Exercise description
Only the lines from the one with "left knee: (759, 224)" to the end of the records are wanted, each repeated exactly, both ends included.

Provided data
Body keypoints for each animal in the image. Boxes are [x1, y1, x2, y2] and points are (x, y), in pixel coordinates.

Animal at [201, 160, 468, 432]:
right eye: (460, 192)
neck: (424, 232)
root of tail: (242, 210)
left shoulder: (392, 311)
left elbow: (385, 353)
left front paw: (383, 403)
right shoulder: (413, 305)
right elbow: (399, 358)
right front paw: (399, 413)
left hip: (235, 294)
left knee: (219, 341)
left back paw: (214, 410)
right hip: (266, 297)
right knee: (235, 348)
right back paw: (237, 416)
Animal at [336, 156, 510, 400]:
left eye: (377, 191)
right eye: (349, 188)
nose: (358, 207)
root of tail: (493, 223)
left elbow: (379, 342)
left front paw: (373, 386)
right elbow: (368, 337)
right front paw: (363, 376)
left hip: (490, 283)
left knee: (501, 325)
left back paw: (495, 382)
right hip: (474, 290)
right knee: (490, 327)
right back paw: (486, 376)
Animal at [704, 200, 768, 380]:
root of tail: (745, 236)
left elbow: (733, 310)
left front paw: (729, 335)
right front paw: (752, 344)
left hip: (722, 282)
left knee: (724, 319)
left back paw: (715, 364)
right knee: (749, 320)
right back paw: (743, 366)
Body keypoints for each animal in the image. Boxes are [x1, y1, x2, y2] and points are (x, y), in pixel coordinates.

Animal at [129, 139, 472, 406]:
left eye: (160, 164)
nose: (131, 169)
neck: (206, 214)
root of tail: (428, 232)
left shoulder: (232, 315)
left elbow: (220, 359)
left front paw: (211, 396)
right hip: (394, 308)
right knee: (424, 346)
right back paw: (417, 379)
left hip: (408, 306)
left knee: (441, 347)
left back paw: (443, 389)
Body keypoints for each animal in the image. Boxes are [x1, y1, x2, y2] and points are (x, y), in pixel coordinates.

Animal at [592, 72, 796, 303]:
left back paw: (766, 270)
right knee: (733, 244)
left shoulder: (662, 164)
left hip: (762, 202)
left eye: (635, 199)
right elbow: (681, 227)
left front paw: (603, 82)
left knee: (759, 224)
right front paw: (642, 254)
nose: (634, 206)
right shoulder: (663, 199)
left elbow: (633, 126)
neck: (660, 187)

Answer box
left knee: (759, 224)
right front paw: (642, 254)
nose: (634, 206)
right shoulder: (663, 199)
left elbow: (633, 126)
neck: (660, 187)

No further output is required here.